**WHAT IS BEING ASKED**
Reproduce the lines of the data word for word, starting at the line containing "verbleibenden Jahre zurückerstattet. Nach der" and ending at the line containing "Dies ist ein", with both of those lines included.

(Collected data)
- - - - -

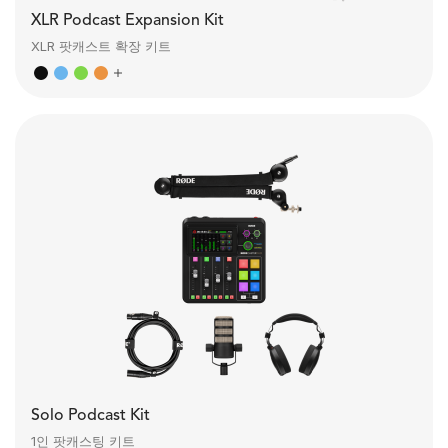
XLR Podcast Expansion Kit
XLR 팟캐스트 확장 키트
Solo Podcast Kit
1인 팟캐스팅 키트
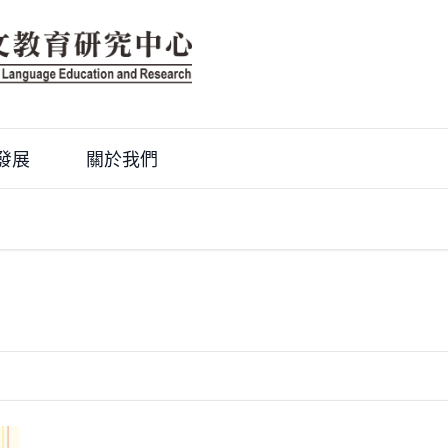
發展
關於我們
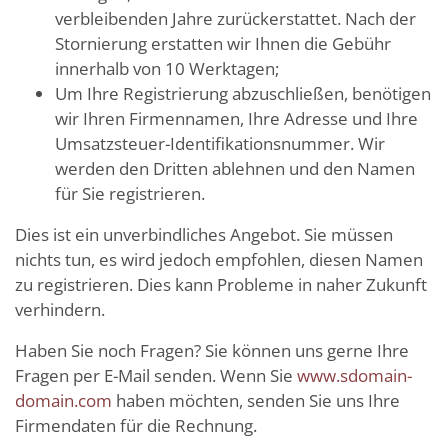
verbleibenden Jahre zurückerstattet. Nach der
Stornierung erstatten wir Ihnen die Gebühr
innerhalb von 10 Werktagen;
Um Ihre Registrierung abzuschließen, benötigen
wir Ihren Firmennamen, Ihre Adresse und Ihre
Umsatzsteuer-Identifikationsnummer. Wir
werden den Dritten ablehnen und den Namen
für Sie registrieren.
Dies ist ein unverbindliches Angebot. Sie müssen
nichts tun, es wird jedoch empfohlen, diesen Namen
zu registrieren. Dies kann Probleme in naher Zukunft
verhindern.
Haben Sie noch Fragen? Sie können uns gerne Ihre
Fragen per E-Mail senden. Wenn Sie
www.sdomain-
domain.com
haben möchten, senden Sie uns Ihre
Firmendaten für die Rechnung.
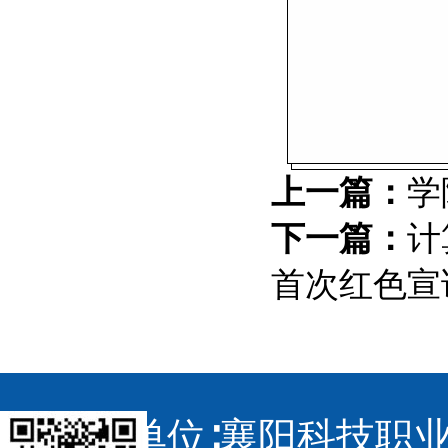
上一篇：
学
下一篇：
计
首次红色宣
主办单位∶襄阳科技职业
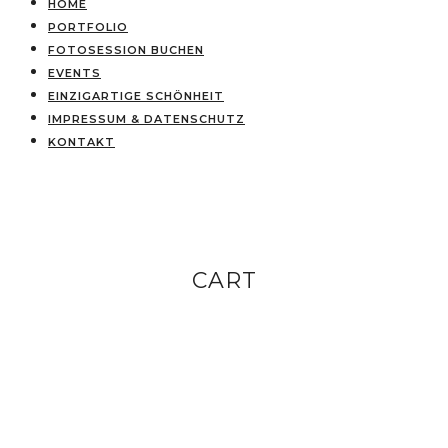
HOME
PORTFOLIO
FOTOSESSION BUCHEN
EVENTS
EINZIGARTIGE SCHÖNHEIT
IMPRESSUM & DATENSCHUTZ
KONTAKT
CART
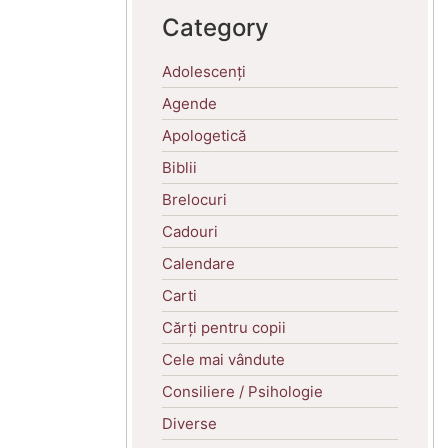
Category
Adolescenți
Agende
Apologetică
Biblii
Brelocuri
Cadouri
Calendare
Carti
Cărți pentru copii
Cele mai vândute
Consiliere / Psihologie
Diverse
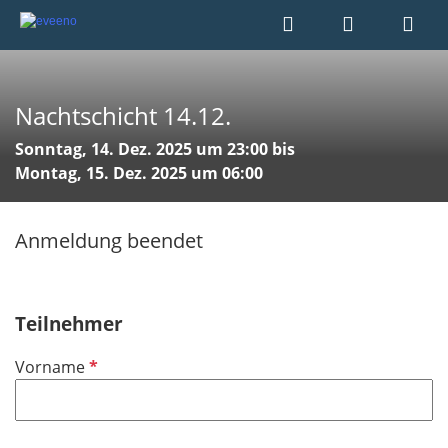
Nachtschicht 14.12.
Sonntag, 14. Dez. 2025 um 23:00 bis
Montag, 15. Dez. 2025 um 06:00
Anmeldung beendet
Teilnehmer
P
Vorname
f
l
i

- - - - -

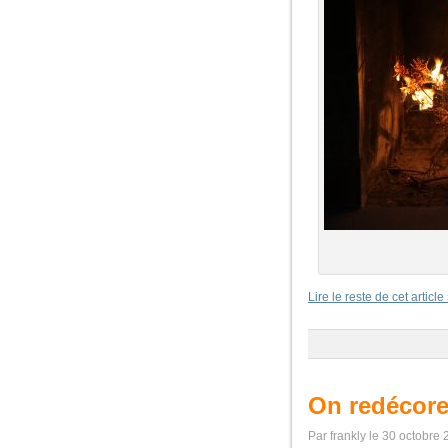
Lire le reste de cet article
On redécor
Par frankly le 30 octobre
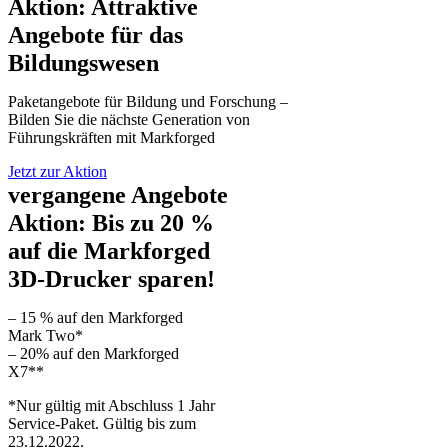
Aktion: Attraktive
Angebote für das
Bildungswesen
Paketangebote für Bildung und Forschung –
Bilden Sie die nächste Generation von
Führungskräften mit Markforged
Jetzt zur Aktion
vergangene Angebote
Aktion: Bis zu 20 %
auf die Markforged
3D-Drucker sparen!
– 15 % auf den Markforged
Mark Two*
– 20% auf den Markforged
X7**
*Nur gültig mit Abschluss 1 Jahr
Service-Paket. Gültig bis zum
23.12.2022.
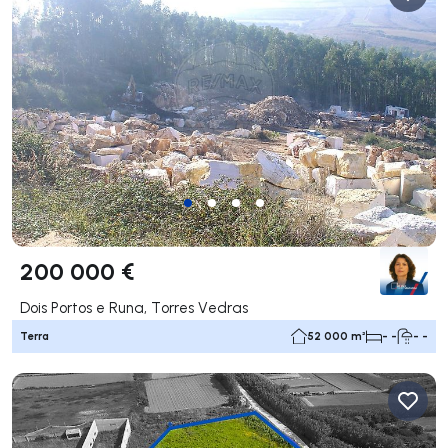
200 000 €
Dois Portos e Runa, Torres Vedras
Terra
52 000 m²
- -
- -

- - - - -

**RESULT FOR THIS EXERCISE**
verbleibenden Jahre zurückerstattet. Nach der
Stornierung erstatten wir Ihnen die Gebühr
innerhalb von 10 Werktagen;
Um Ihre Registrierung abzuschließen, benötigen
wir Ihren Firmennamen, Ihre Adresse und Ihre
Umsatzsteuer-Identifikationsnummer. Wir
werden den Dritten ablehnen und den Namen
für Sie registrieren.
Dies ist ein unverbindliches Angebot. Sie müssen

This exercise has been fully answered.